**Work required:** Summarize the defense posture review article below in two sentences.

**Selected text:**

────────────────────────────────────────

POSTURE REVIEW EYES ENGAGEMENT, RESPONSE AND INTERAGENCY ISSUES
The upcoming Quadrennial Defense Review’s reassessment of America’s global military footprint will emphasize building ties with foreign forces, enabling rapid responses to crises and bolstering interagency involvement in the global defense posture, according to a senior defense official.
The reassessment is expected to draw on insights from combatant commanders, recent lessons learned and assessments of future threats, the official said last week.
The Bush administration’s 2001 QDR led to the first major, formal, post-Cold War shift in the U.S. global posture. In 2004, a related Pentagon report, which identified overseas bases to be closed or consolidated, called for redeploying about 70,000 troops, plus 100,000 family members and civilian workers from Europe and Asia. It also created what the Center for Strategic and Budgetary Assessments later dubbed “a new type of global expeditionary posture that supports rapid U.S. power projection operations, and one specifically designed to maximize U.S. global freedom of action.”
Now the Obama administration is poised to take a fresh look at that posture.
“Many of the COCOMs have come forward with insights about where we need to go,” the official said. “And while many of the changes envisioned still seem to make sense, there are some that the COCOMs have come back and said, ‘Maybe we want to rethink this a little bit’ in light of the recent years of experience. And of course, we want to make sure that the posture reflects the strategy of the new administration, going forward.”
The Defense Department will look at exactly where forces are stationed on a permanent and conditional basis, where DOD is investing in infrastructure and where DOD is investing in terms of regular cooperative work with allied partners, according to the official.
The global defense posture is a “critical manifestation” of the department’s strategy, the official added.
The review will not throw out the posture “wholesale,” the official said, but rather will seek to make adjustments based on lessons learned over the last several years and challenges anticipated for the future.
Pentagon leaders want a posture that enables forces to respond as rapidly as possible when needed, the official said. Also, the global defense posture study will aim to find ways to build on the DOD posture and make it more of an interagency posture, perhaps “a lot more” so, the official added.
InsideDefense.com has reported the new QDR will mull where, and in what formations, U.S. forces should be positioned worldwide to implement persistent presence, an idea centered on having forward-deployed American forces work with foreign militaries to prevent wars and bolster security in fragile countries (Inside the Pentagon, April 9, p22).
Retired Gen. James Jones, who was U.S. European Command’s leader and NATO’s top commander from 2003 to 2006 and has since become President Obama’s national security adviser, has in recent years voiced concerns about the need to preserve overseas bases to foster ties with allies. When Defense Secretary Robert Gates slowed the departure of Army forces from Europe in 2007, Jones cheered the decision.

────────────────────────────────────────

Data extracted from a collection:
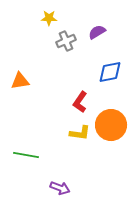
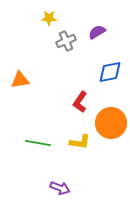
orange triangle: moved 1 px up
orange circle: moved 2 px up
yellow L-shape: moved 9 px down
green line: moved 12 px right, 12 px up
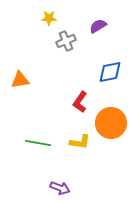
purple semicircle: moved 1 px right, 6 px up
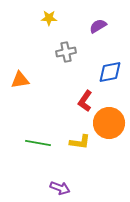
gray cross: moved 11 px down; rotated 12 degrees clockwise
red L-shape: moved 5 px right, 1 px up
orange circle: moved 2 px left
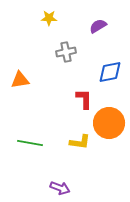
red L-shape: moved 1 px left, 2 px up; rotated 145 degrees clockwise
green line: moved 8 px left
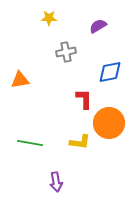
purple arrow: moved 4 px left, 6 px up; rotated 60 degrees clockwise
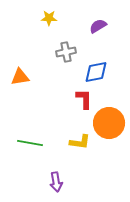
blue diamond: moved 14 px left
orange triangle: moved 3 px up
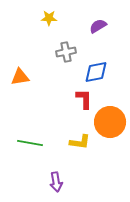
orange circle: moved 1 px right, 1 px up
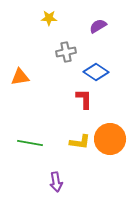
blue diamond: rotated 45 degrees clockwise
orange circle: moved 17 px down
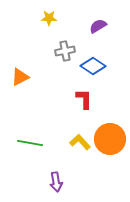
gray cross: moved 1 px left, 1 px up
blue diamond: moved 3 px left, 6 px up
orange triangle: rotated 18 degrees counterclockwise
yellow L-shape: rotated 140 degrees counterclockwise
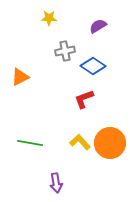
red L-shape: rotated 110 degrees counterclockwise
orange circle: moved 4 px down
purple arrow: moved 1 px down
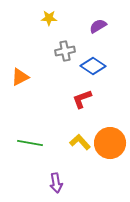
red L-shape: moved 2 px left
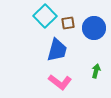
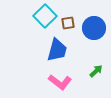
green arrow: rotated 32 degrees clockwise
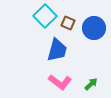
brown square: rotated 32 degrees clockwise
green arrow: moved 5 px left, 13 px down
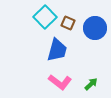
cyan square: moved 1 px down
blue circle: moved 1 px right
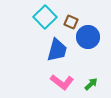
brown square: moved 3 px right, 1 px up
blue circle: moved 7 px left, 9 px down
pink L-shape: moved 2 px right
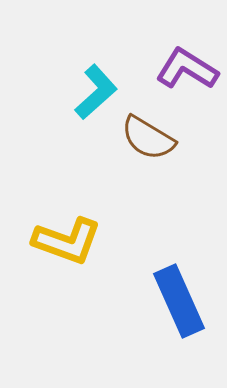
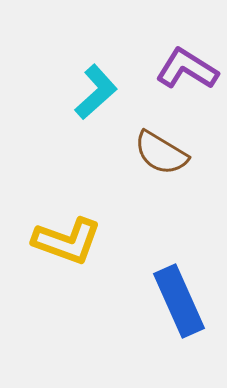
brown semicircle: moved 13 px right, 15 px down
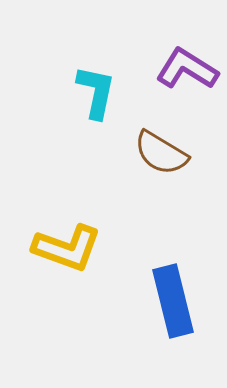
cyan L-shape: rotated 36 degrees counterclockwise
yellow L-shape: moved 7 px down
blue rectangle: moved 6 px left; rotated 10 degrees clockwise
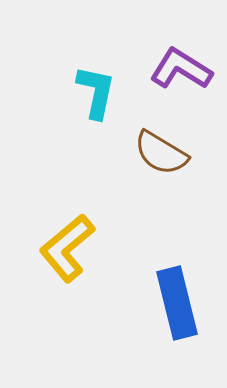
purple L-shape: moved 6 px left
yellow L-shape: rotated 120 degrees clockwise
blue rectangle: moved 4 px right, 2 px down
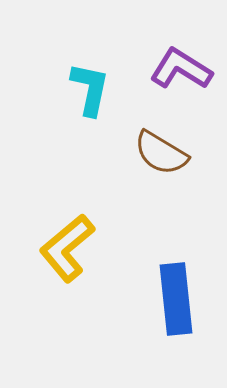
cyan L-shape: moved 6 px left, 3 px up
blue rectangle: moved 1 px left, 4 px up; rotated 8 degrees clockwise
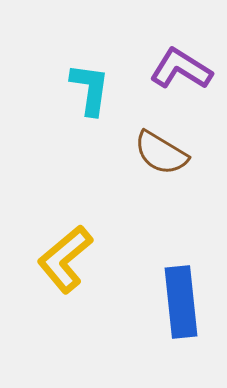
cyan L-shape: rotated 4 degrees counterclockwise
yellow L-shape: moved 2 px left, 11 px down
blue rectangle: moved 5 px right, 3 px down
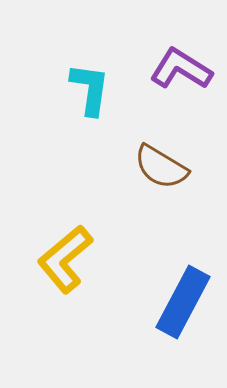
brown semicircle: moved 14 px down
blue rectangle: moved 2 px right; rotated 34 degrees clockwise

────────────────────────────────────────

**Answer in full:** According to a senior defense official, the upcoming Quadrennial Defense Review will reassess America's global military footprint, emphasizing ties with foreign forces, rapid crisis response and greater interagency involvement, drawing on insights from combatant commanders, recent lessons learned and assessments of future threats. The review will not discard the posture set in motion by the Bush administration's 2001 QDR wholesale but will adjust it in light of recent experience, anticipated challenges and the strategy of the new administration.